Reproduce each line of the data below verbatim, keeping every line in its original order.

(Data extracted from a collection)
============================================================

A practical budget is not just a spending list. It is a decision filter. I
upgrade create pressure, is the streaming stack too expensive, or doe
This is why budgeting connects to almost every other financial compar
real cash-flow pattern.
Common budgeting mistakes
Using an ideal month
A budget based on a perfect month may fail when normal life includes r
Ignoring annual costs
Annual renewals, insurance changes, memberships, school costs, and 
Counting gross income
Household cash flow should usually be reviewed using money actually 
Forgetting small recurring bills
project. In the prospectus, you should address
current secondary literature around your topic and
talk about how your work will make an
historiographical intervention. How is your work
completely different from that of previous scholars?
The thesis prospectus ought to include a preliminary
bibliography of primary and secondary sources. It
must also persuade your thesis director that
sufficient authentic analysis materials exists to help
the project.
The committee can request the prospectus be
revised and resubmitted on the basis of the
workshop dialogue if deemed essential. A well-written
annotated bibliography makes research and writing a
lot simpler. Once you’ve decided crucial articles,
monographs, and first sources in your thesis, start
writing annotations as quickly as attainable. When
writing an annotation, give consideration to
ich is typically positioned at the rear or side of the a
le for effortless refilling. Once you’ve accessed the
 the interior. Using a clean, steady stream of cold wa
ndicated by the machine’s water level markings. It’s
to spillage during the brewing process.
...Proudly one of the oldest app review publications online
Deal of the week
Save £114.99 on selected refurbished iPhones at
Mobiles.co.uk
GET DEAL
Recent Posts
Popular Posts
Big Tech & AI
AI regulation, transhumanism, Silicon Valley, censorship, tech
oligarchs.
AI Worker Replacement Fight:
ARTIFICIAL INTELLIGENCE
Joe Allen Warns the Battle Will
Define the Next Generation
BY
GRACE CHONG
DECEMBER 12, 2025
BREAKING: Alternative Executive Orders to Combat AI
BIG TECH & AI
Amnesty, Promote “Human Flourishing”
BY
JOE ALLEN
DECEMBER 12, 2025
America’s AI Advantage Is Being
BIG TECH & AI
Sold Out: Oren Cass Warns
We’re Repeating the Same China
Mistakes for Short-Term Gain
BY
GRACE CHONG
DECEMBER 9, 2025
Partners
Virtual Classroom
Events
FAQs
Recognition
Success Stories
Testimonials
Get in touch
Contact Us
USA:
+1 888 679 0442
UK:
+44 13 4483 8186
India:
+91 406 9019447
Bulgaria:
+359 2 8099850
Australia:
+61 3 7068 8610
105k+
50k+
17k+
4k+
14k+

============================================================

## THE COMPLETED TASK
A practical budget is not just a spending list. It is a decision filter. I
upgrade create pressure, is the streaming stack too expensive, or doe
This is why budgeting connects to almost every other financial compar
real cash-flow pattern.
Common budgeting mistakes
Using an ideal month
A budget based on a perfect month may fail when normal life includes r
Ignoring annual costs
Annual renewals, insurance changes, memberships, school costs, and 
Counting gross income
Household cash flow should usually be reviewed using money actually 
Forgetting small recurring bills
project. In the prospectus, you should address
current secondary literature around your topic and
talk about how your work will make an
historiographical intervention. How is your work
completely different from that of previous scholars?
The thesis prospectus ought to include a preliminary
bibliography of primary and secondary sources. It
must also persuade your thesis director that
sufficient authentic analysis materials exists to help
the project.
The committee can request the prospectus be
revised and resubmitted on the basis of the
workshop dialogue if deemed essential. A well-written
annotated bibliography makes research and writing a
lot simpler. Once you’ve decided crucial articles,
monographs, and first sources in your thesis, start
writing annotations as quickly as attainable. When
writing an annotation, give consideration to
ich is typically positioned at the rear or side of the a
le for effortless refilling. Once you’ve accessed the
 the interior. Using a clean, steady stream of cold wa
ndicated by the machine’s water level markings. It’s
to spillage during the brewing process.
...Proudly one of the oldest app review publications online
Deal of the week
Save £114.99 on selected refurbished iPhones at
Mobiles.co.uk
GET DEAL
Recent Posts
Popular Posts
Big Tech & AI
AI regulation, transhumanism, Silicon Valley, censorship, tech
oligarchs.
AI Worker Replacement Fight:
ARTIFICIAL INTELLIGENCE
Joe Allen Warns the Battle Will
Define the Next Generation
BY
GRACE CHONG
DECEMBER 12, 2025
BREAKING: Alternative Executive Orders to Combat AI
BIG TECH & AI
Amnesty, Promote “Human Flourishing”
BY
JOE ALLEN
DECEMBER 12, 2025
America’s AI Advantage Is Being
BIG TECH & AI
Sold Out: Oren Cass Warns
We’re Repeating the Same China
Mistakes for Short-Term Gain
BY
GRACE CHONG
DECEMBER 9, 2025
Partners
Virtual Classroom
Events
FAQs
Recognition
Success Stories
Testimonials
Get in touch
Contact Us
USA:
+1 888 679 0442
UK:
+44 13 4483 8186
India:
+91 406 9019447
Bulgaria:
+359 2 8099850
Australia:
+61 3 7068 8610
105k+
50k+
17k+
4k+
14k+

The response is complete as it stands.